• _TASK OBJECTIVE_: Reproduce each line of the data below verbatim, in the same order.

• _EXERCISE INPUT_:
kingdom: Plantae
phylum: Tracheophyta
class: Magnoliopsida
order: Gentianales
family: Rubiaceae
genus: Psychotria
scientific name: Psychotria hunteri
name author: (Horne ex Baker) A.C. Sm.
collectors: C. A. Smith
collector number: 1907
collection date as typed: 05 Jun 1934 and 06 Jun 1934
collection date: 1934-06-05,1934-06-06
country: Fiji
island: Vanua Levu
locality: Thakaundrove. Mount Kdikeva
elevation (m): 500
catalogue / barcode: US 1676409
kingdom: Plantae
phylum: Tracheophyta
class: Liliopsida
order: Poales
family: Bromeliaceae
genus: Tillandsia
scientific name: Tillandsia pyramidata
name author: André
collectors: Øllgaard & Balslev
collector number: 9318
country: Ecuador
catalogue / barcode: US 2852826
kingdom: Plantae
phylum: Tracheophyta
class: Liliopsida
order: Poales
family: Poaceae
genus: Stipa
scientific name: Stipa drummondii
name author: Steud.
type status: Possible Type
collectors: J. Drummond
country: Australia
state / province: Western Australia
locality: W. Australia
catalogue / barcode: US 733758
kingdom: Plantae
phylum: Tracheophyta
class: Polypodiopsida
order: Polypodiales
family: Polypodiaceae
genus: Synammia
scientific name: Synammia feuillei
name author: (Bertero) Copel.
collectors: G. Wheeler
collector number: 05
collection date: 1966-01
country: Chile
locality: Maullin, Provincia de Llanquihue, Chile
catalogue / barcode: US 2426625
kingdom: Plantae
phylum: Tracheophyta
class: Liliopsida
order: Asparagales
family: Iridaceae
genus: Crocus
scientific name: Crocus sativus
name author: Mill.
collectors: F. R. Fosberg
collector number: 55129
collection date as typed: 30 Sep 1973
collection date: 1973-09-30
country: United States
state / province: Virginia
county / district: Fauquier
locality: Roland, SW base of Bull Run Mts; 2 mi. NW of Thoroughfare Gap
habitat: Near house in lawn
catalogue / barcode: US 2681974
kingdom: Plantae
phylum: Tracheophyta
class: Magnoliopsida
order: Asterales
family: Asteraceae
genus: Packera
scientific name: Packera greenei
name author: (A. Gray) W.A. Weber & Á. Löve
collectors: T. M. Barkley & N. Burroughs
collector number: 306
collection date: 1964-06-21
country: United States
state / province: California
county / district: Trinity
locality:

• _OUTPUT BELOW_:
kingdom: Plantae
phylum: Tracheophyta
class: Magnoliopsida
order: Gentianales
family: Rubiaceae
genus: Psychotria
scientific name: Psychotria hunteri
name author: (Horne ex Baker) A.C. Sm.
collectors: C. A. Smith
collector number: 1907
collection date as typed: 05 Jun 1934 and 06 Jun 1934
collection date: 1934-06-05,1934-06-06
country: Fiji
island: Vanua Levu
locality: Thakaundrove. Mount Kdikeva
elevation (m): 500
catalogue / barcode: US 1676409
kingdom: Plantae
phylum: Tracheophyta
class: Liliopsida
order: Poales
family: Bromeliaceae
genus: Tillandsia
scientific name: Tillandsia pyramidata
name author: André
collectors: Øllgaard & Balslev
collector number: 9318
country: Ecuador
catalogue / barcode: US 2852826
kingdom: Plantae
phylum: Tracheophyta
class: Liliopsida
order: Poales
family: Poaceae
genus: Stipa
scientific name: Stipa drummondii
name author: Steud.
type status: Possible Type
collectors: J. Drummond
country: Australia
state / province: Western Australia
locality: W. Australia
catalogue / barcode: US 733758
kingdom: Plantae
phylum: Tracheophyta
class: Polypodiopsida
order: Polypodiales
family: Polypodiaceae
genus: Synammia
scientific name: Synammia feuillei
name author: (Bertero) Copel.
collectors: G. Wheeler
collector number: 05
collection date: 1966-01
country: Chile
locality: Maullin, Provincia de Llanquihue, Chile
catalogue / barcode: US 2426625
kingdom: Plantae
phylum: Tracheophyta
class: Liliopsida
order: Asparagales
family: Iridaceae
genus: Crocus
scientific name: Crocus sativus
name author: Mill.
collectors: F. R. Fosberg
collector number: 55129
collection date as typed: 30 Sep 1973
collection date: 1973-09-30
country: United States
state / province: Virginia
county / district: Fauquier
locality: Roland, SW base of Bull Run Mts; 2 mi. NW of Thoroughfare Gap
habitat: Near house in lawn
catalogue / barcode: US 2681974
kingdom: Plantae
phylum: Tracheophyta
class: Magnoliopsida
order: Asterales
family: Asteraceae
genus: Packera
scientific name: Packera greenei
name author: (A. Gray) W.A. Weber & Á. Löve
collectors: T. M. Barkley & N. Burroughs
collector number: 306
collection date: 1964-06-21
country: United States
state / province: California
county / district: Trinity
locality:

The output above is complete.